La peste va combattuta. Rieux e i suoi aiutanti fino all’ultimo non si sono arresi. Hanno compreso che essere felici oggi significa “essere colui che rimane”. Superare l’ostacolo significa amare: “un uomo deve battersi per le vittime, certo. Se però poi smette di amare tutto, a che serve che si batta?”

È l’amore che ho detto all’inizio, posto lì come sfondo, immobile, mai prono e pronto a subentrare. La peste lo aveva quasi sopraffatto, ma lui è rimasto dietro le quinte, celato, in attesa di imporsi con forza distruttiva contro il male del suo tempo. È la convinzione degli uomini a chiamarlo. Paneloux, il prete, che con le sue omelie scuote la cittadinanza ormai oppressa: Dio ci chiede un estremo atto di amore per i nostri peccati. Rambert che va avanti, nutrito dall’affetto verso la donna che ama, salvo poi capire che “ci sarebbe da vergognarsi a essere felici da soli”. E quindi comprende che non può abbandonare la città dove i suoi amici stanno lottando per un futuro che forse non ci sarà mai: relegare loro e la città al proprio destino, significa ‘abbandonare’. Non potrà mai essere felice.
Scegliere l’amore non significa, dunque, scegliere subito e per forza la donna che si ama, ma significa scegliere l’azione giusta da fare in quel momento per amore di altri. Anche per la sua stessa donna. Vivere un amore felice con lei è ben diverso che viverlo con un peso nel cuore tale da lacerarti l’anima e rovinarti la coscienza. Perché si può sempre scappare e lasciare tutto al suo destino consapevole però che sarà tragico.
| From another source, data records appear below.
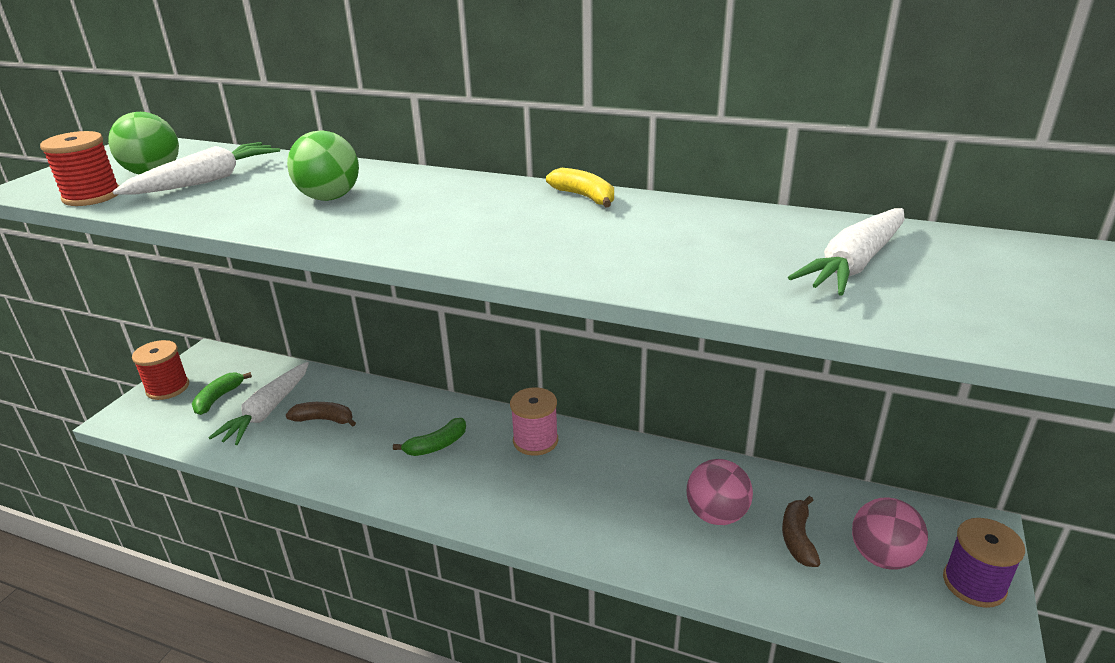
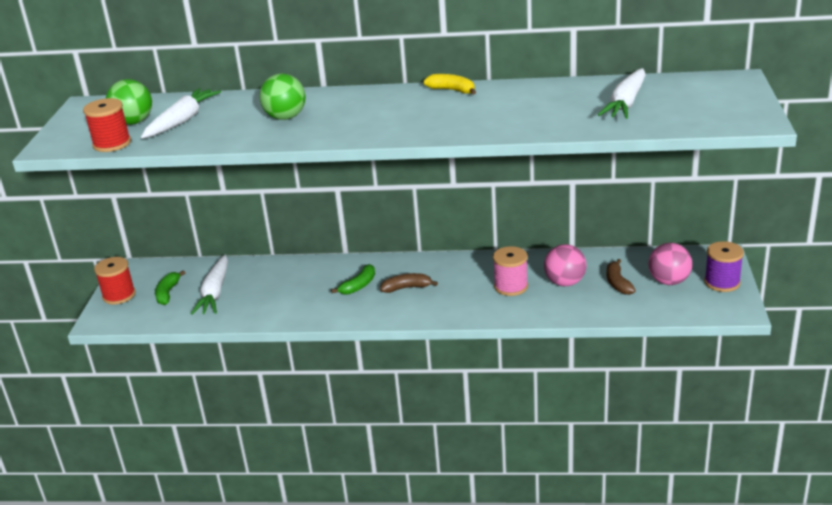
camera: 15 degrees left, 0 degrees up
(324, 419) = (263, 288): brown banana -> brown banana (407, 288)
(535, 441) = (426, 269): pink spool -> pink spool (511, 286)

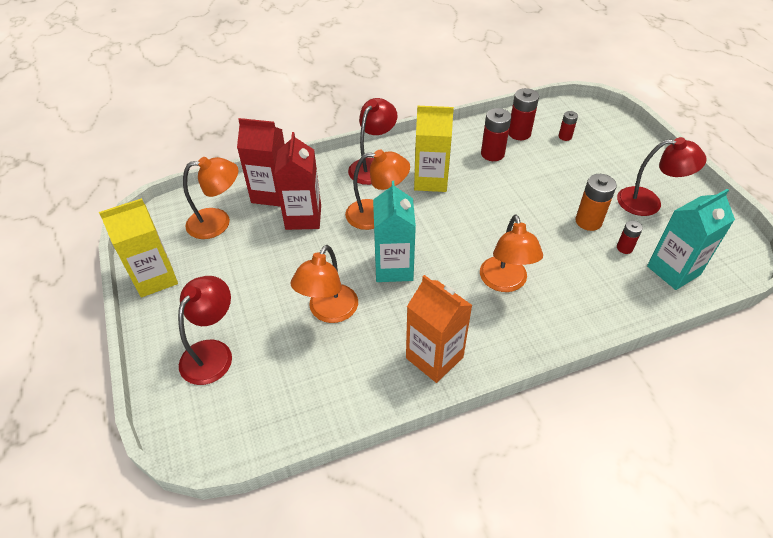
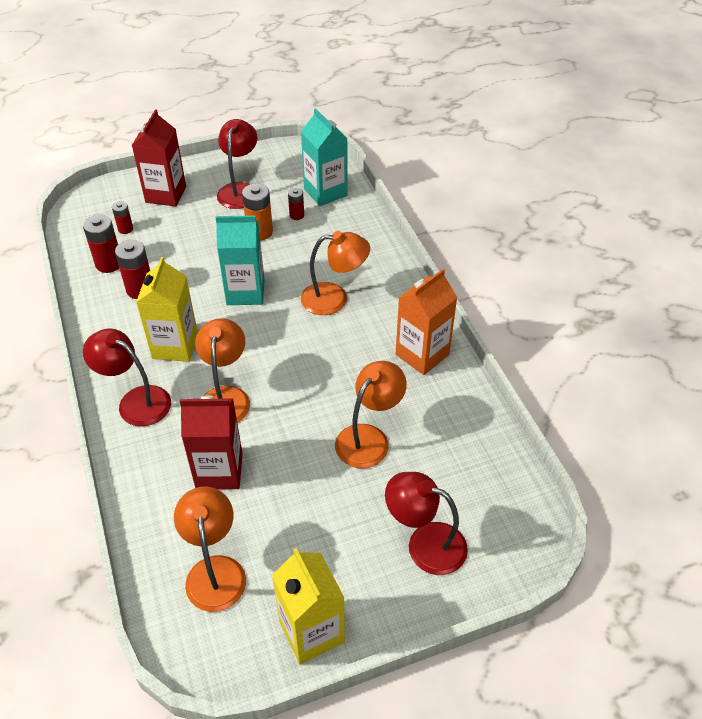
camera: 90 degrees left, 0 degrees up
(271, 194) = (168, 511): red carton -> red carton (166, 194)
(329, 312) = (369, 438): orange lamp -> orange lamp turned 75 degrees counterclockwise
(394, 267) = (309, 382): turquoise carton -> turquoise carton (245, 292)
Oppure, conscio che amore senza felicità non vale la pena di essere vissuto, fai un atto di passione per una vita migliore per te stesso, per la donna che ami e per gli altri. Insomma, deciditi di essere “quello che rimane”.

Ecco che in una città oppressa, in ginocchio, dilaniata da quella peste un po’ preannunciata e un po’ improvvisa, è la forza e la convinzione di pochi uomini mossi dal loro grande -e per ognuno- differente amore che li spinge a dover scegliere, a doversi interrogare, a dover comprendere che coniugare questo con la felicità non è scontato. Va meritato e conquistato.
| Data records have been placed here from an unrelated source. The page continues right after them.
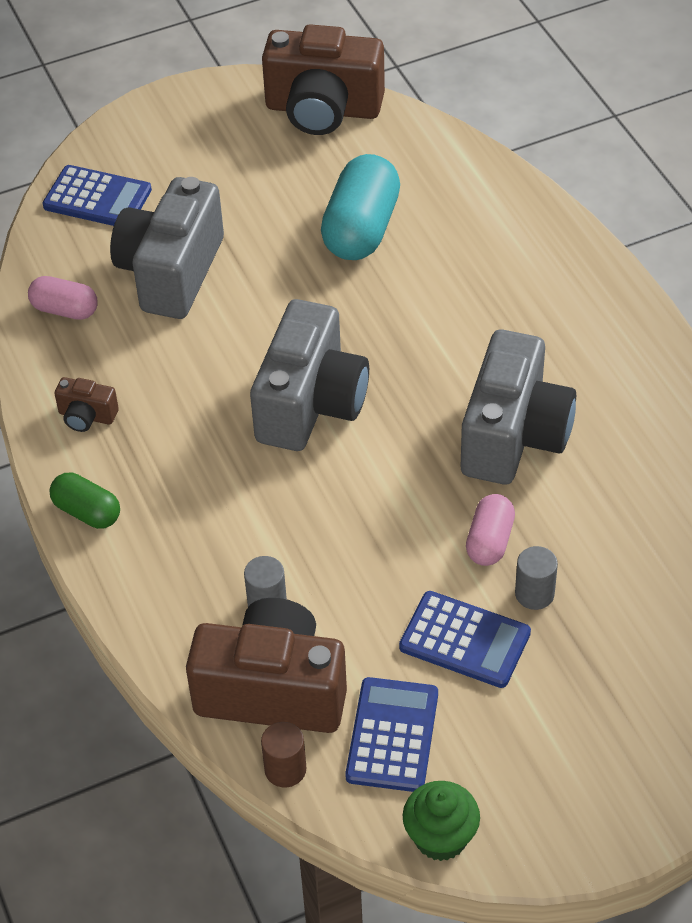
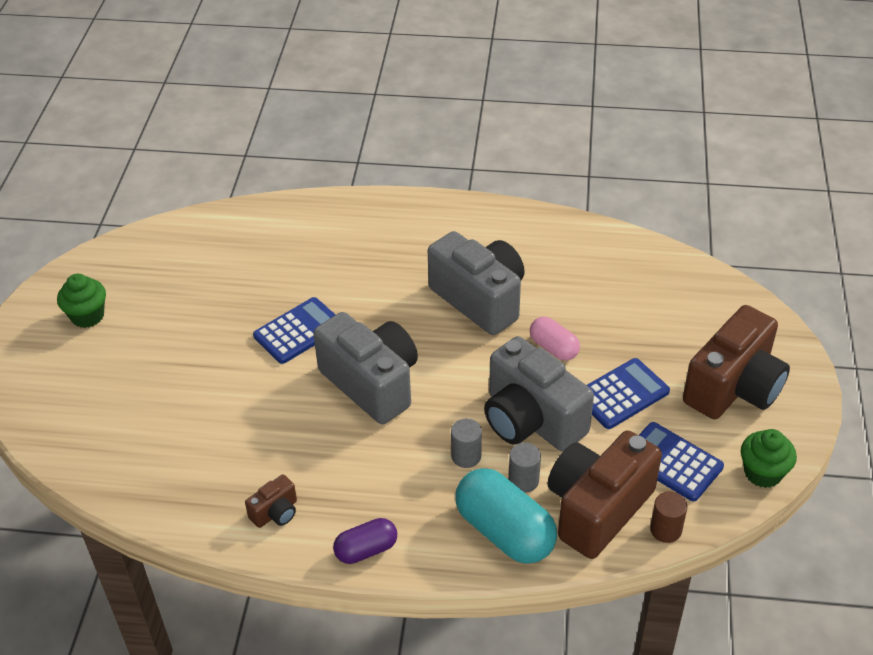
camera: 60 degrees left, 5 degrees down
(65, 310) = (159, 483): pink capsule -> none
(87, 512) = (366, 550): green capsule -> purple capsule
(97, 198) = (67, 417): blue calculator -> blue calculator (298, 331)
(171, 272) = (183, 406): grey camera -> grey camera (531, 420)
(234, 135) = (87, 316): none -> green cupcake
(323, 109) = (114, 261): brown camera -> brown camera (734, 388)
(361, 229) = (242, 291): turquoise capsule -> turquoise capsule (504, 531)
(534, 594) = (608, 346): grey cylinder -> grey cylinder (466, 456)

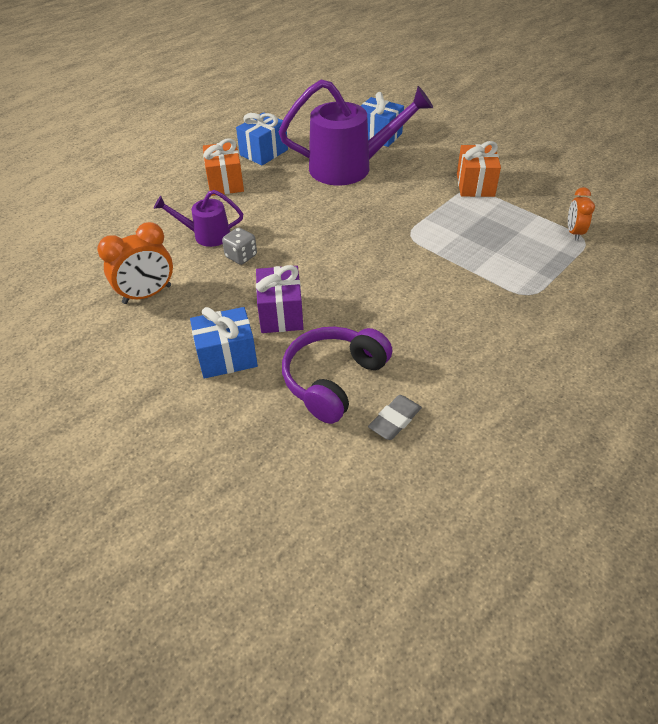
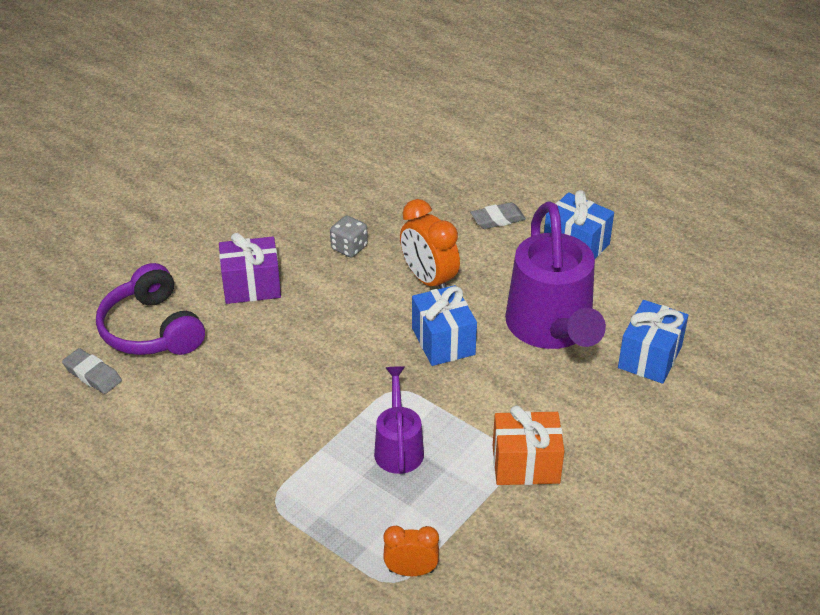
camera: 85 degrees right, 5 degrees down
(147, 294) = (286, 191): orange clock -> orange clock (429, 280)
(206, 235) = (387, 217): purple watering can -> purple watering can (398, 447)
(225, 182) = (497, 219): orange gift -> grey eraser
(227, 357) = (192, 255): blue gift -> blue gift (443, 341)
(333, 380) = (151, 329): purple headphones -> purple headphones turned 150 degrees counterclockwise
Scappare per amore quando puoi lottare per una causa e ti arrendi, non è felicità. Questo ci dice Camus.
Rimanere per opporsi alle avversità così da costruire quella vita, beata e desiderata, è ammirevole e audace. Ma difficile. Tuttavia una scelta va fatta. E alla fine quella scelta, per la crudele fatalità, è proprio tra amore e felicità. I binari sono gli stessi, ma qualcosa (e qui è la peste) può farli deragliare. Sta a ciascuno scegliere se saltare da quel treno scampando al pericolo ma con l’infelicita nel cuore, oppure provare a lottare per tornare a casa senza lasciare indietro quelli che puoi salvare.

Camus insegna questo: la potenza dell’essere uomo, della sua convinzione e della sua infinita bontà. La religione non è dirimente per l’autore. Ciò che conta è la capacità di ognuno di farsi promotore di un cambiamento e di una resistenza. Per amore di patria e di popolo.